Why it matters for enterprises:

• Oracle Identity Manager is core identity governance infrastructure in many large enterprises and government environments, meaning pre auth RCE here can lead to full identity takeover, lateral movement, and compromise of downstream applications.
• CISA’s KEV listing confirms real exploitation and increases the likelihood of widespread scanning, rapid weaponization, and inclusion in common attacker playbooks targeting any exposed Oracle IAM surface.

What to do this week:

• Inventory every Oracle Identity Manager instance (on prem, cloud, vendor hosted) and confirm they are running the patched version from the October CPU. If patching is delayed, immediately restrict external and internal network access to the REST API endpoints.
• Add monitoring and detection for suspicious requests to typical Oracle IAM REST paths, including attempts to trigger Groovy compilation.
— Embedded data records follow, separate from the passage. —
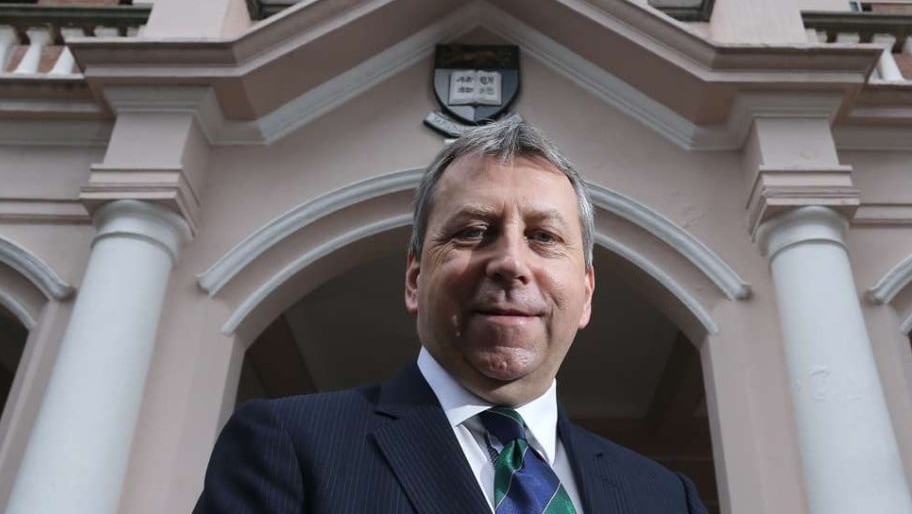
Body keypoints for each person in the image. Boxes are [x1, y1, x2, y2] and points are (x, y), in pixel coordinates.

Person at [193, 118, 707, 513]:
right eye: (472, 231)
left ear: (587, 294)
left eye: (543, 237)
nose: (510, 262)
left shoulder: (665, 498)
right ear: (416, 278)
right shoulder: (289, 446)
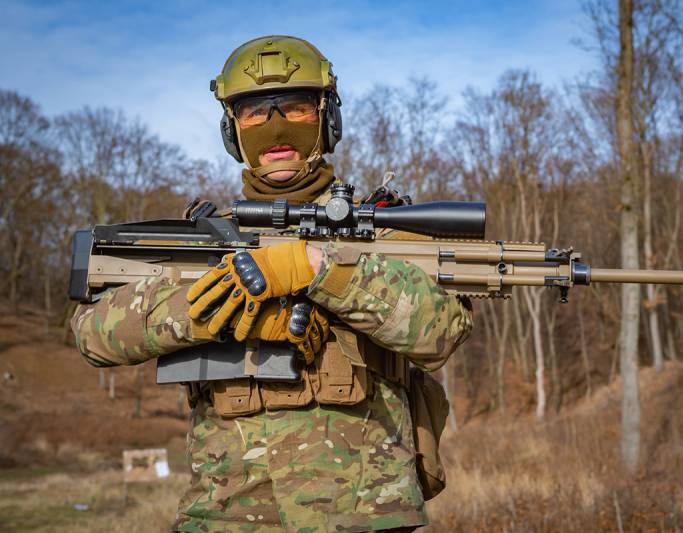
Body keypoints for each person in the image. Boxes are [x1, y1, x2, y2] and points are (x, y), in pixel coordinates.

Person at [71, 35, 473, 532]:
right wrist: (228, 309)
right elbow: (92, 333)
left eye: (297, 108)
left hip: (368, 515)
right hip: (225, 515)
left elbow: (442, 329)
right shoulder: (202, 242)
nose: (275, 127)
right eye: (254, 113)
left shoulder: (383, 236)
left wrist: (319, 269)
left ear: (327, 120)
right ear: (231, 130)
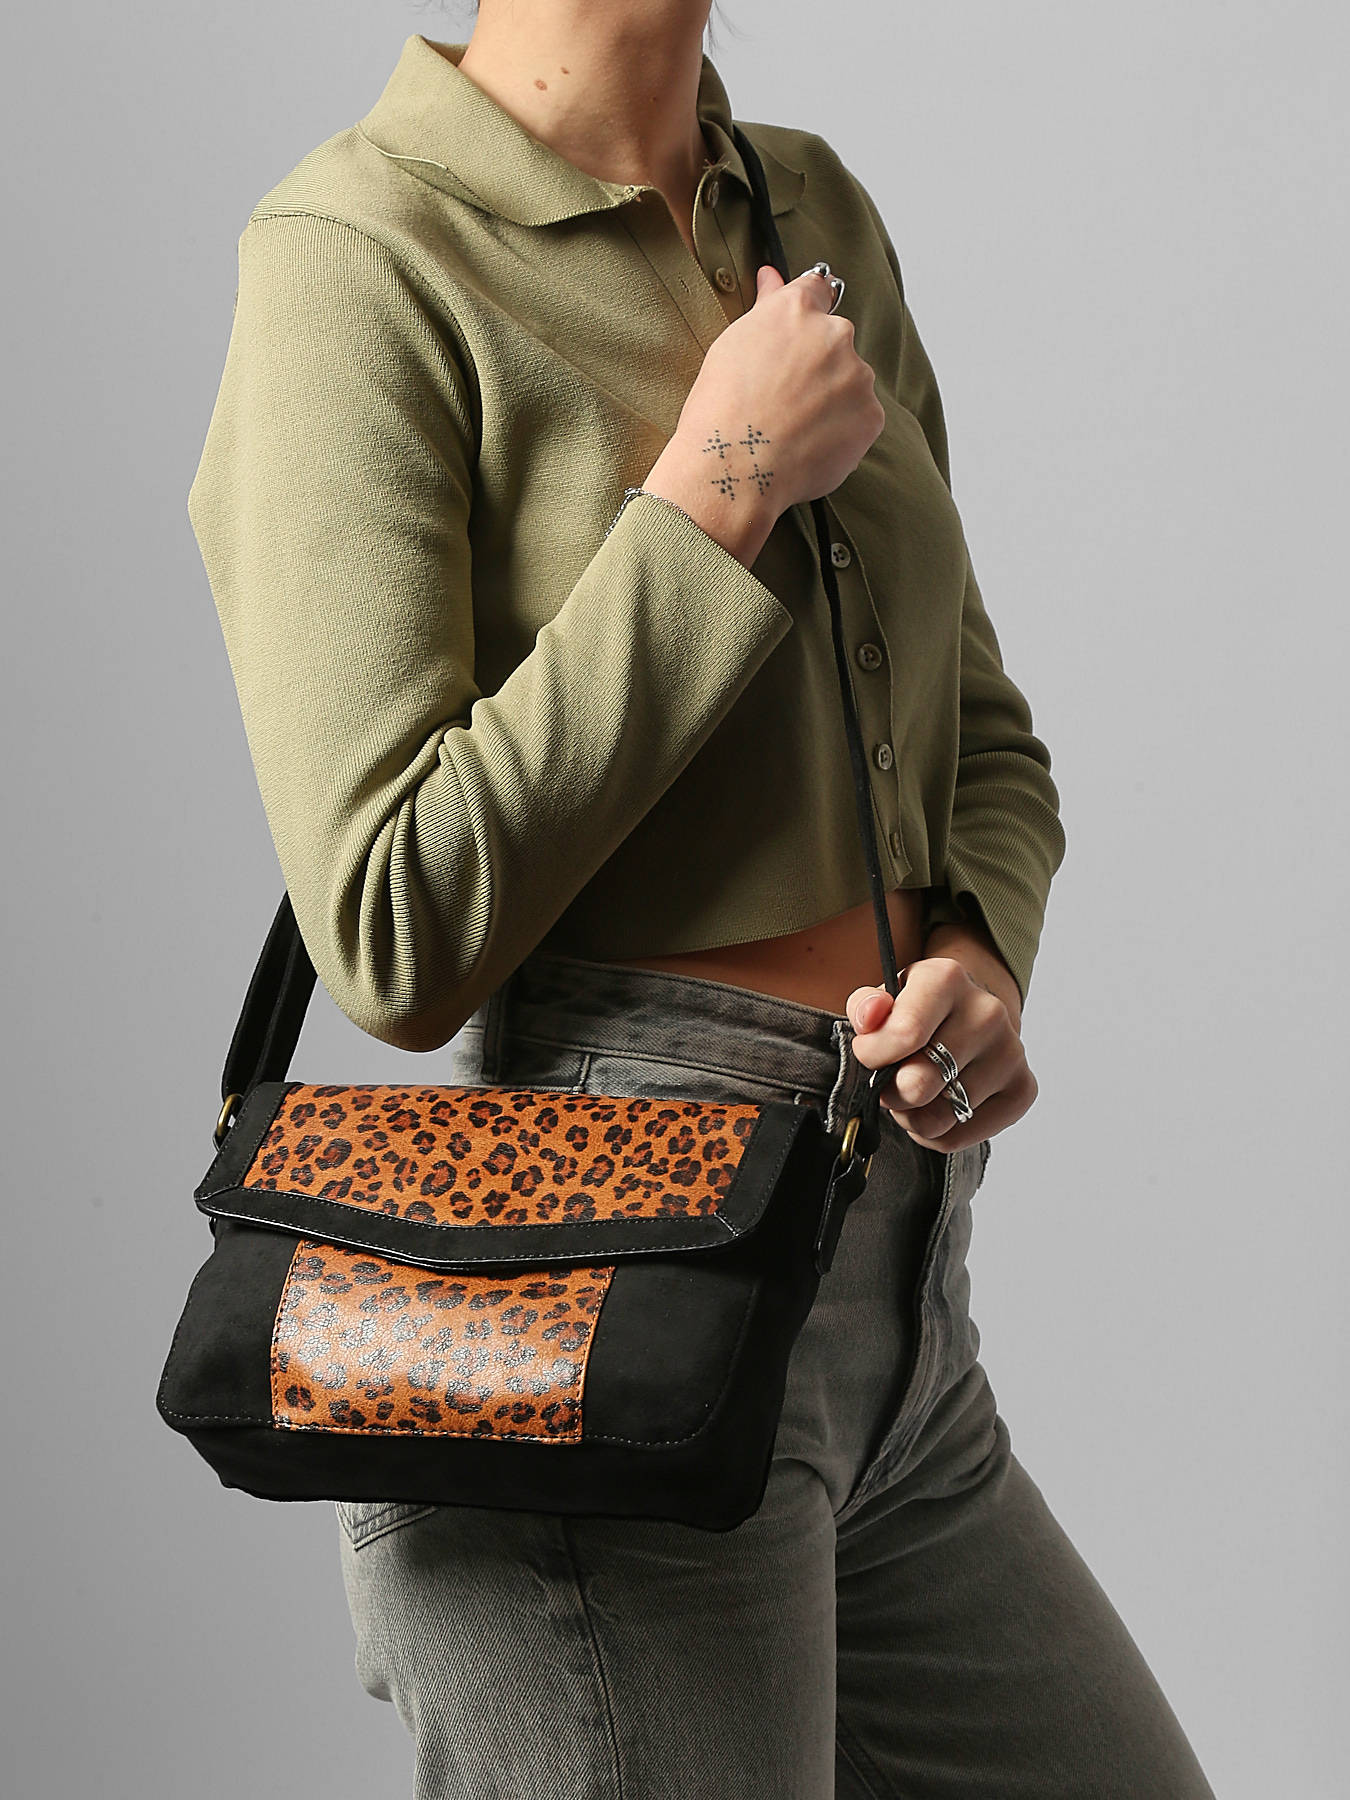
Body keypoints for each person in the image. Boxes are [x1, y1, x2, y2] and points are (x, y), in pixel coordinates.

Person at [185, 6, 1217, 1795]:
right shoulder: (359, 249)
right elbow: (389, 922)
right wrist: (719, 480)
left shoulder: (806, 211)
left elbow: (976, 730)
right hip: (595, 1293)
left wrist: (973, 950)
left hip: (893, 1287)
Review logs going back to late August for potential compromise indicators due to evidence of earlier zero day exploitation.

Big Stories

CrowdStrike catches insider feeding information to hackers

https://krebsonsecurity.com/2025/11/the-cloudflare-outage-may-be-a-security-roadmap/

What happened:
CrowdStrike disclosed that it terminated an employee who attempted to sell sensitive internal information to threat actors after being approached on a cybercrime forum. The insider was detected early, before any meaningful data was exfiltrated, and law enforcement has been engaged.

Why it matters:

• Even mature, security focused organizations face insider risk that can bypass traditional perimeter controls and directly expose defensive operations or customer environments.
• Enterprises must assume motivated insiders may be solicited by threat actors and strengthen monitoring, segmentation, and behavioral analytics around privileged users and sensitive systems.
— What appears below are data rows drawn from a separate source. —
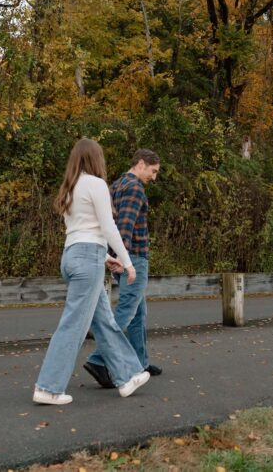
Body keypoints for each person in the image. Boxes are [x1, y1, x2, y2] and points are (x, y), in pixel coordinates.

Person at [32, 138, 151, 405]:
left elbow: (80, 232)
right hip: (87, 259)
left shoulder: (70, 188)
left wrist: (106, 257)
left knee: (104, 321)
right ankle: (48, 387)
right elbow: (108, 227)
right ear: (95, 159)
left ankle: (128, 375)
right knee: (73, 325)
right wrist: (127, 263)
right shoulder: (96, 185)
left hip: (75, 255)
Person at [83, 149, 161, 389]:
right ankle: (99, 359)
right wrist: (123, 260)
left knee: (138, 313)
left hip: (126, 257)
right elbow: (124, 226)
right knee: (127, 310)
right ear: (140, 164)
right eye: (153, 171)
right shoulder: (134, 188)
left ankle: (140, 363)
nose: (154, 177)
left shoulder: (116, 185)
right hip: (134, 258)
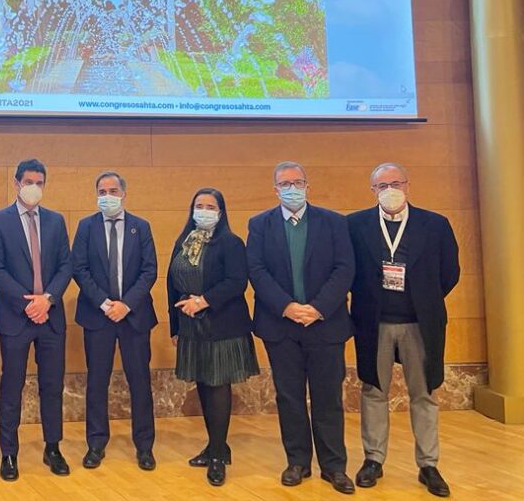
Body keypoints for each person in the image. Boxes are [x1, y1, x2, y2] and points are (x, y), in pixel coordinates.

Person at [348, 163, 460, 498]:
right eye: (382, 185)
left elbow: (450, 272)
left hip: (419, 323)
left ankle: (428, 464)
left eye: (396, 183)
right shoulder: (354, 225)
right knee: (373, 391)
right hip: (374, 323)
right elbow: (348, 270)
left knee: (423, 393)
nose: (390, 189)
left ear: (408, 185)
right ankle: (373, 459)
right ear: (373, 190)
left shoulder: (436, 224)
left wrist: (423, 298)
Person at [246, 161, 356, 495]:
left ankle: (334, 467)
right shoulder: (260, 224)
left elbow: (344, 268)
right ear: (275, 189)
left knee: (328, 398)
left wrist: (318, 308)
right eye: (285, 183)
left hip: (325, 323)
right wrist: (288, 307)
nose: (292, 188)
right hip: (281, 326)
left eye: (298, 182)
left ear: (308, 186)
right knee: (289, 397)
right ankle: (297, 462)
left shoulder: (334, 222)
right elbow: (257, 270)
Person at [0, 158, 73, 482]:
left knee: (52, 386)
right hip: (15, 317)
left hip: (51, 317)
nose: (34, 188)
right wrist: (28, 304)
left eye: (39, 182)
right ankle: (8, 453)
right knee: (12, 386)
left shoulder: (55, 220)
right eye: (29, 181)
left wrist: (47, 299)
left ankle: (53, 448)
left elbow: (67, 265)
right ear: (17, 183)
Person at [167, 187, 259, 486]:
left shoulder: (231, 243)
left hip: (222, 325)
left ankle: (219, 455)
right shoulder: (184, 241)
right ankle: (214, 444)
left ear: (220, 212)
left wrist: (203, 300)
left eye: (210, 206)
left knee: (218, 384)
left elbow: (236, 281)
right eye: (199, 205)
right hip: (191, 327)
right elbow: (171, 284)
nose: (204, 210)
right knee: (204, 384)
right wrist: (175, 327)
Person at [72, 171, 158, 472]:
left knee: (140, 382)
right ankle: (95, 444)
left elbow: (150, 271)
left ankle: (144, 446)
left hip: (134, 317)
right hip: (98, 316)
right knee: (97, 382)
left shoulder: (141, 227)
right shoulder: (86, 227)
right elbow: (79, 269)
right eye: (101, 190)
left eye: (112, 190)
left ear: (124, 193)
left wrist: (126, 304)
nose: (106, 195)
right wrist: (105, 303)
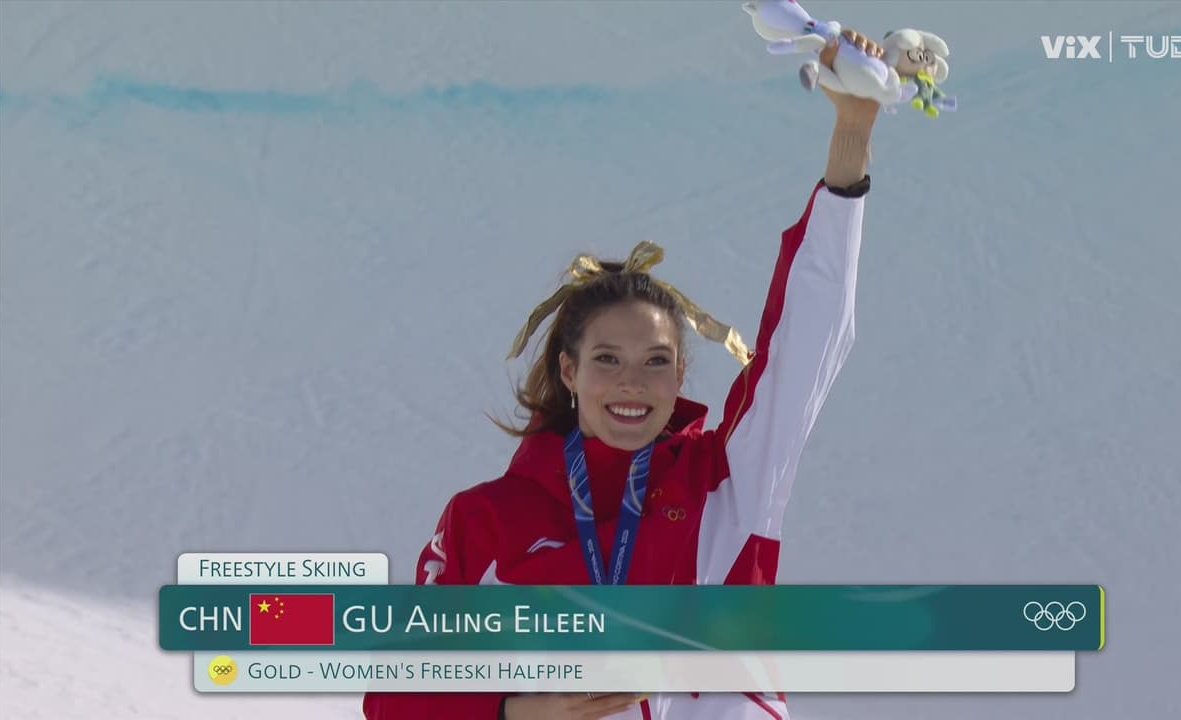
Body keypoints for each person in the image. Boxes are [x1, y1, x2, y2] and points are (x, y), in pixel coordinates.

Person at [365, 28, 887, 720]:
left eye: (657, 363)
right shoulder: (486, 520)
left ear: (680, 382)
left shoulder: (729, 480)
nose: (633, 383)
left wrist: (851, 139)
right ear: (569, 371)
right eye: (607, 361)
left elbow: (807, 340)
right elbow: (395, 698)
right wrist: (520, 710)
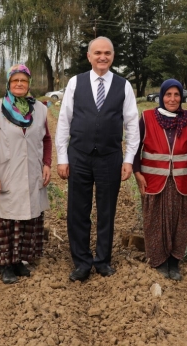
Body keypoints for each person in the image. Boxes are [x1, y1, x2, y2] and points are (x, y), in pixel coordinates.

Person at [56, 36, 140, 282]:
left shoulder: (123, 85)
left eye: (107, 53)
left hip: (109, 158)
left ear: (113, 56)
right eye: (98, 53)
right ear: (89, 56)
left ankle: (102, 260)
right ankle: (81, 262)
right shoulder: (75, 83)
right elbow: (64, 121)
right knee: (77, 212)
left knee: (106, 211)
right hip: (79, 156)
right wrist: (63, 158)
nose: (103, 57)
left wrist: (128, 159)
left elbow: (132, 124)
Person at [0, 64, 52, 284]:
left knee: (28, 218)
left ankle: (20, 261)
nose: (19, 84)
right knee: (6, 220)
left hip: (32, 172)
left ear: (29, 83)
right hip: (6, 173)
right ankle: (5, 266)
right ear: (8, 84)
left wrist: (47, 163)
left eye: (23, 80)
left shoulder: (40, 109)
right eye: (15, 81)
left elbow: (47, 139)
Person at [133, 79, 187, 280]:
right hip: (153, 180)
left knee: (179, 222)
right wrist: (137, 174)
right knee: (154, 221)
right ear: (161, 97)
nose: (172, 99)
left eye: (176, 95)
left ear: (182, 97)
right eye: (168, 95)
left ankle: (174, 261)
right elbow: (134, 149)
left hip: (181, 180)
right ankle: (159, 261)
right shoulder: (147, 117)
The Cloudflare outage revealed hidden enterprise security gaps

What happened:
A major Cloudflare outage caused widespread availability issues and forced some organizations to temporarily bypass Cloudflare protections. During this window, sites that removed Cloudflare from their traffic path were suddenly exposed to direct internet traffic, giving attackers an opportunity to probe previously shielded applications.

Why it matters:

• Many enterprises rely heavily on Cloudflare’s WAF, bot protections, and OWASP Top Ten filtering, meaning the outage functioned as an involuntary penetration test that may have exposed latent vulnerabilities in applications and emergency routing paths.
• The incident highlights the operational and security risks of over reliance on a single control plane, emphasizing the need for multi vendor DNS, redundant WAF coverage, and clear fallback playbooks to prevent improvised, insecure failover behaviors.

Quick Hits

• SolarWinds Serv U patches three critical RCE vulnerabilities – Enterprise file transfer solution Serv U addressed three remote code execution flaws (CVE scores 9.1) that expose admin interfaces.
  https://www.securityweek.com/solarwinds-patches-three-critical-serv-u-vulnerabilities/
  
• Gartner predicts 50 percent of enterprises will invest in disinformation security by 2027 – Trust and identity operations now include defending against manipulated information and synthetic media.
  Gartner press release
  
• Major malware email attacks surged 131 percent year over year – Phishing and malware campaigns are sharply increasing, underscoring the need for hardened mail security and detection controls in large organizations.
  Yahoo Finance article
  

What now?

A week like this is a reminder that our real exposure is not just in vulnerabilities but in the assumptions we build into our architectures. Identity systems, WAF layers, and trusted platforms can all become single points of failure if we do not design for failure and continuously test our fallback paths. Make sure the controls you depend on have an intentional backup plan, not an improvised one discovered during an outage.